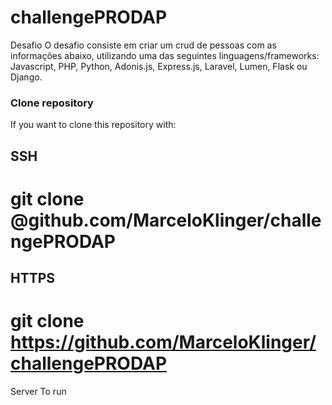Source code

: # challengePRODAP

Desafio
O desafio consiste em criar um crud de pessoas com as informações abaixo, utilizando uma das seguintes linguagens/frameworks: Javascript, PHP, Python, Adonis.js, Express.js, Laravel, Lumen, Flask ou Django.


### Clone repository
If you want to clone this repository with:

## SSH

# git clone @github.com/MarceloKlinger/challengePRODAP

## HTTPS

# git clone https://github.com/MarceloKlinger/challengePRODAP
Server
To run
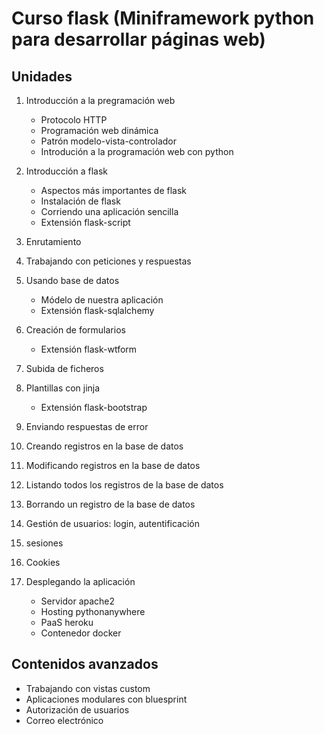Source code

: # Curso flask (Miniframework python para desarrollar páginas web)

## Unidades

1. Introducción a la pregramación web

	* Protocolo HTTP
	* Programación web dinámica
	* Patrón modelo-vista-controlador
	* Introdución a la programación web con python

2. Introducción a flask

	* Aspectos más importantes de flask
	* Instalación de flask
	* Corriendo una aplicación sencilla
	* Extensión flask-script

3. Enrutamiento
4. Trabajando con peticiones y respuestas
5. Usando base de datos

	* Módelo de nuestra aplicación
	* Extensión flask-sqlalchemy

6. Creación de formularios

	* Extensión flask-wtform

7. Subida de ficheros
8. Plantillas con jinja

	* Extensión flask-bootstrap
9. Enviando respuestas de error
10. Creando registros en la base de datos
11. Modificando registros en la base de datos
12. Listando todos los registros de la base de datos
13. Borrando un registro de la base de datos
14. Gestión de usuarios: login, autentificación
15. sesiones
16. Cookies
17. Desplegando la aplicación

	* Servidor apache2
	* Hosting pythonanywhere
	* PaaS heroku
	* Contenedor docker


## Contenidos avanzados

* Trabajando con vistas custom
* Aplicaciones modulares con bluesprint
* Autorización de usuarios 
* Correo electrónico


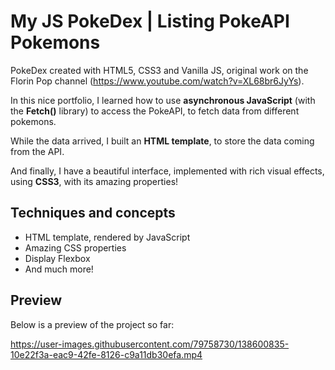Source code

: # My JS PokeDex | Listing PokeAPI Pokemons
PokeDex created with HTML5, CSS3 and Vanilla JS, original work on the Florin Pop channel (https://www.youtube.com/watch?v=XL68br6JyYs).

In this nice portfolio, I learned how to use **asynchronous JavaScript** (with the **Fetch()** library) to access the PokeAPI, to fetch data from different pokemons.

While the data arrived, I built an **HTML template**, to store the data coming from the API.

And finally, I have a beautiful interface, implemented with rich visual effects, using **CSS3**, with its amazing properties!

## Techniques and concepts

- HTML template, rendered by JavaScript
- Amazing CSS properties
- Display Flexbox
- And much more!

## Preview

Below is a preview of the project so far:

https://user-images.githubusercontent.com/79758730/138600835-10e22f3a-eac9-42fe-8126-c9a11db30efa.mp4
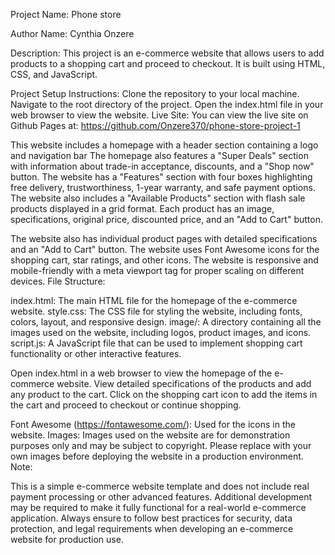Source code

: Project Name:
Phone store

Author Name:
Cynthia Onzere

Description:
This project is an e-commerce website that allows users to add products to a shopping cart and proceed to checkout. It is built using HTML, CSS, and JavaScript.

Project Setup Instructions:
Clone the repository to your local machine.
Navigate to the root directory of the project.
Open the index.html file in your web browser to view the website.
Live Site:
You can view the live site on Github Pages at: https://github.com/Onzere370/phone-store-project-1

This website includes a homepage with a header section containing a logo and navigation bar
The homepage also features a "Super Deals" section with information about trade-in acceptance, discounts, and a "Shop now" button.
The website has a "Features" section with four boxes highlighting free delivery, trustworthiness, 1-year warranty, and safe payment options.
The website also includes a "Available Products" section with flash sale products displayed in a grid format.
Each product has an image, specifications, original price, discounted price, and an "Add to Cart" button.

The website also has individual product pages with detailed specifications and an "Add to Cart" button.
The website uses Font Awesome icons for the shopping cart, star ratings, and other icons.
The website is responsive and mobile-friendly with a meta viewport tag for proper scaling on different devices.
File Structure:

index.html: The main HTML file for the homepage of the e-commerce website.
style.css: The CSS file for styling the website, including fonts, colors, layout, and responsive design.
image/: A directory containing all the images used on the website, including logos, product images, and icons.
script.js: A JavaScript file that can be used to implement shopping cart functionality or other interactive features.

Open index.html in a web browser to view the homepage of the e-commerce website.
View detailed specifications of the products and add any product to the cart.
Click on the shopping cart icon to add the items in the cart and proceed to checkout or continue shopping.

Font Awesome (https://fontawesome.com/): Used for the icons in the website.
Images: Images used on the website are for demonstration purposes only and may be subject to copyright. Please replace with your own images before deploying the website in a production environment.
Note:

This is a simple e-commerce website template and does not include real payment processing or other advanced features. Additional development may be required to make it fully functional for a real-world e-commerce application.
Always ensure to follow best practices for security, data protection, and legal requirements when developing an e-commerce website for production use.



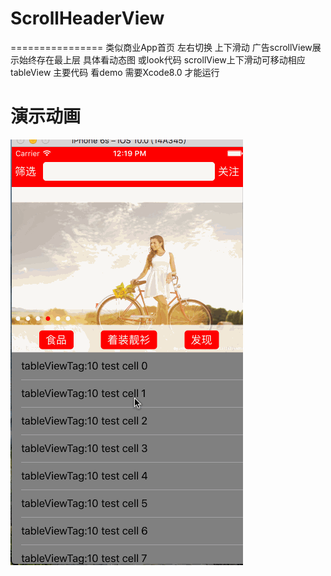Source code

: # ScrollHeaderView
================
类似商业App首页 左右切换 上下滑动 广告scrollView展示始终存在最上层 具体看动态图 或look代码
scrollView上下滑动可移动相应tableView
主要代码 看demo 需要Xcode8.0 才能运行

演示动画
==========
![](https://github.com/xhisdai/ScrollHeaderView/raw/master/test.gif)
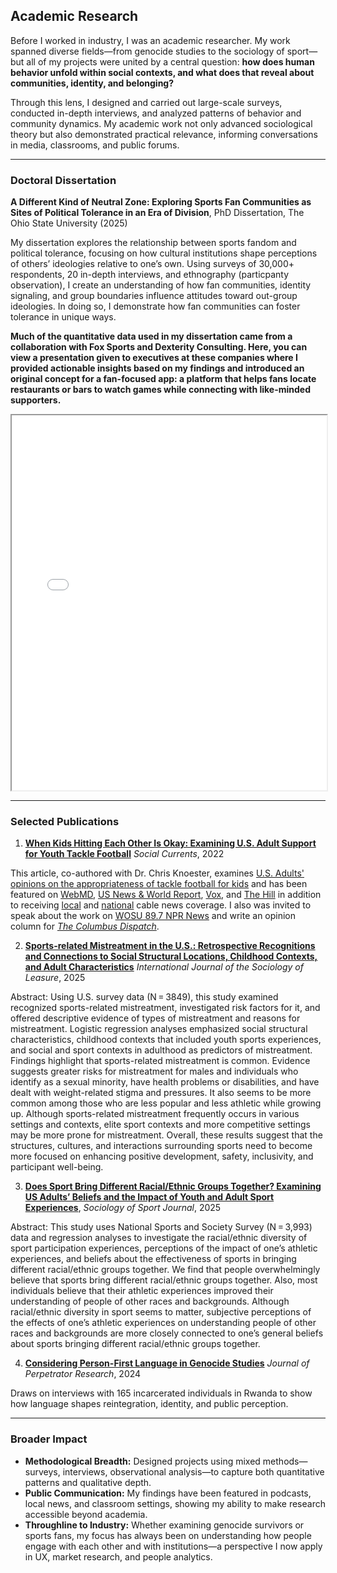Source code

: ## Academic Research

Before I worked in industry, I was an academic researcher. My work spanned diverse fields—from genocide studies to the sociology of sport—but all of my projects were united by a central question: **how does human behavior unfold within social contexts, and what does that reveal about communities, identity, and belonging?**  

Through this lens, I designed and carried out large-scale surveys, conducted in-depth interviews, and analyzed patterns of behavior and community dynamics. My academic work not only advanced sociological theory but also demonstrated practical relevance, informing conversations in media, classrooms, and public forums.

---

### Doctoral Dissertation

**A Different Kind of Neutral Zone: Exploring Sports Fan Communities as Sites of Political Tolerance in an Era of Division**, PhD Dissertation, The Ohio State University (2025)  

My dissertation explores the relationship between sports fandom and political tolerance, focusing on how cultural institutions shape perceptions of others’ ideologies relative to one’s own. Using surveys of 30,000+ respondents, 20 in-depth interviews, and ethnography (particpanty observation), I create an understanding of how fan communities, identity signaling, and group boundaries influence attitudes toward out-group ideologies. In doing so, I demonstrate how fan communities can foster tolerance in unique ways.

**Much of the quantitative data used in my dissertation came from a collaboration with Fox Sports and Dexterity Consulting. Here, you can view a presentation given to executives at these companies where I provided actionable insights based on my findings and introduced an original concept for a fan-focused app: a platform that helps fans locate restaurants or bars to watch games while connecting with like-minded supporters.**

<iframe src="assets/A_Different_Kind_of_Neutral_Zone.pdf" width="100%" height="600px">
    Your browser does not support PDFs. Please <a href="pdfs/A_Different_Kind_of_Neutral_Zone.pdf">download the PDF</a>.
</iframe>

---

### Selected Publications

1. **[When Kids Hitting Each Other Is Okay: Examining U.S. Adult Support for Youth Tackle Football](https://journals.sagepub.com/doi/abs/10.1177/23294965221074017)** *Social Currents*, 2022
   
This article, co-authored with Dr. Chris Knoester, examines [U.S. Adults' opinions on the appropriateness of tackle football for kids](https://news.osu.edu/americans-love-football-but-differ-on-whether-kids-should-play/) and has been featured on [WebMD](https://www.webmd.com/brain/news/20220404/half-of-americans-now-think-playing-football-inappropriate-for-kids-survey), [US News & World Report](https://www.usnews.com/news/health-news/articles/2022-04-04/half-of-americans-now-think-playing-football-inappropriate-for-kids-survey), [Vox](https://www.vox.com/23537672/damar-hamlin-injury-nfl-football-tv-ratings), and [The Hill](https://thehill.com/policy/healthcare/3803182-damar-hamlin-injury-revives-safety-debate-over-a-sport-built-on-butting-heads/) in addition to receiving [local](https://www.nbc4i.com/news/local-news/ohio-state-study-50-of-americans-say-tackle-football-is-inappropriate-for-kids/) and [national](https://www.newsnationnow.com/us-news/sports/study-50-of-americans-say-tackle-football-inappropriate-for-kids/) cable news coverage. I also was invited to speak about the work on [WOSU 89.7 NPR News](https://news.wosu.org/show/all-sides-with-ann-fisher/2023-01-04/football-fans-question-safety-of-sport-following-damar-hamilns-collapse) and write an opinion column for [<em>The Columbus Dispatch</em>](https://www.dispatch.com/story/opinion/columns/2023/01/06/what-impact-will-damar-hamlin-injuries-have-on-youth-football-cinncinnati-bengals-buffalo-bills/69781520007/). 

2. **[Sports-related Mistreatment in the U.S.: Retrospective Recognitions and Connections to Social Structural Locations, Childhood Contexts, and Adult Characteristics](https://link.springer.com/article/10.1007/s41978-025-00176-6)** *International Journal of the Sociology of Leasure*, 2025
   
Abstract: Using U.S. survey data (N = 3849), this study examined recognized sports-related mistreatment, investigated risk factors for it, and offered descriptive evidence of types of mistreatment and reasons for mistreatment. Logistic regression analyses emphasized social structural characteristics, childhood contexts that included youth sports experiences, and social and sport contexts in adulthood as predictors of mistreatment. Findings highlight that sports-related mistreatment is common. Evidence suggests greater risks for mistreatment for males and individuals who identify as a sexual minority, have health problems or disabilities, and have dealt with weight-related stigma and pressures. It also seems to be more common among those who are less popular and less athletic while growing up. Although sports-related mistreatment frequently occurs in various settings and contexts, elite sport contexts and more competitive settings may be more prone for mistreatment. Overall, these results suggest that the structures, cultures, and interactions surrounding sports need to become more focused on enhancing positive development, safety, inclusivity, and participant well-being.

3. **[Does Sport Bring Different Racial/Ethnic Groups Together? Examining US Adults’ Beliefs and the Impact of Youth and Adult Sport Experiences](https://journals.humankinetics.com/view/journals/ssj/aop/article-10.1123-ssj.2023-0143/article-10.1123-ssj.2023-0143.xml)**, *Sociology of Sport Journal*, 2025 

Abstract: This study uses National Sports and Society Survey (N = 3,993) data and regression analyses to investigate the racial/ethnic diversity of sport participation experiences, perceptions of the impact of one’s athletic experiences, and beliefs about the effectiveness of sports in bringing different racial/ethnic groups together. We find that people overwhelmingly believe that sports bring different racial/ethnic groups together. Also, most individuals believe that their athletic experiences improved their understanding of people of other races and backgrounds. Although racial/ethnic diversity in sport seems to matter, subjective perceptions of the effects of one’s athletic experiences on understanding people of other races and backgrounds are more closely connected to one’s general beliefs about sports bringing different racial/ethnic groups together.

4. **[Considering Person-First Language in Genocide Studies](https://jpr.winchesteruniversitypress.org/articles/10.21039/jpr.6.2.122?_rsc=mmj6v)** *Journal of Perpetrator Research*, 2024  

Draws on interviews with 165 incarcerated individuals in Rwanda to show how language shapes reintegration, identity, and public perception. 

---

### Broader Impact

- **Methodological Breadth:** Designed projects using mixed methods—surveys, interviews, observational analysis—to capture both quantitative patterns and qualitative depth.  
- **Public Communication:** My findings have been featured in podcasts, local news, and classroom settings, showing my ability to make research accessible beyond academia.  
- **Throughline to Industry:** Whether examining genocide survivors or sports fans, my focus has always been on understanding how people engage with each other and with institutions—a perspective I now apply in UX, market research, and people analytics.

****************

=== What you should do ===
When a line in the data contains the string "aplicación", copy that line.

=== Output ===
	* Corriendo una aplicación sencilla
	* Módelo de nuestra aplicación
17. Desplegando la aplicación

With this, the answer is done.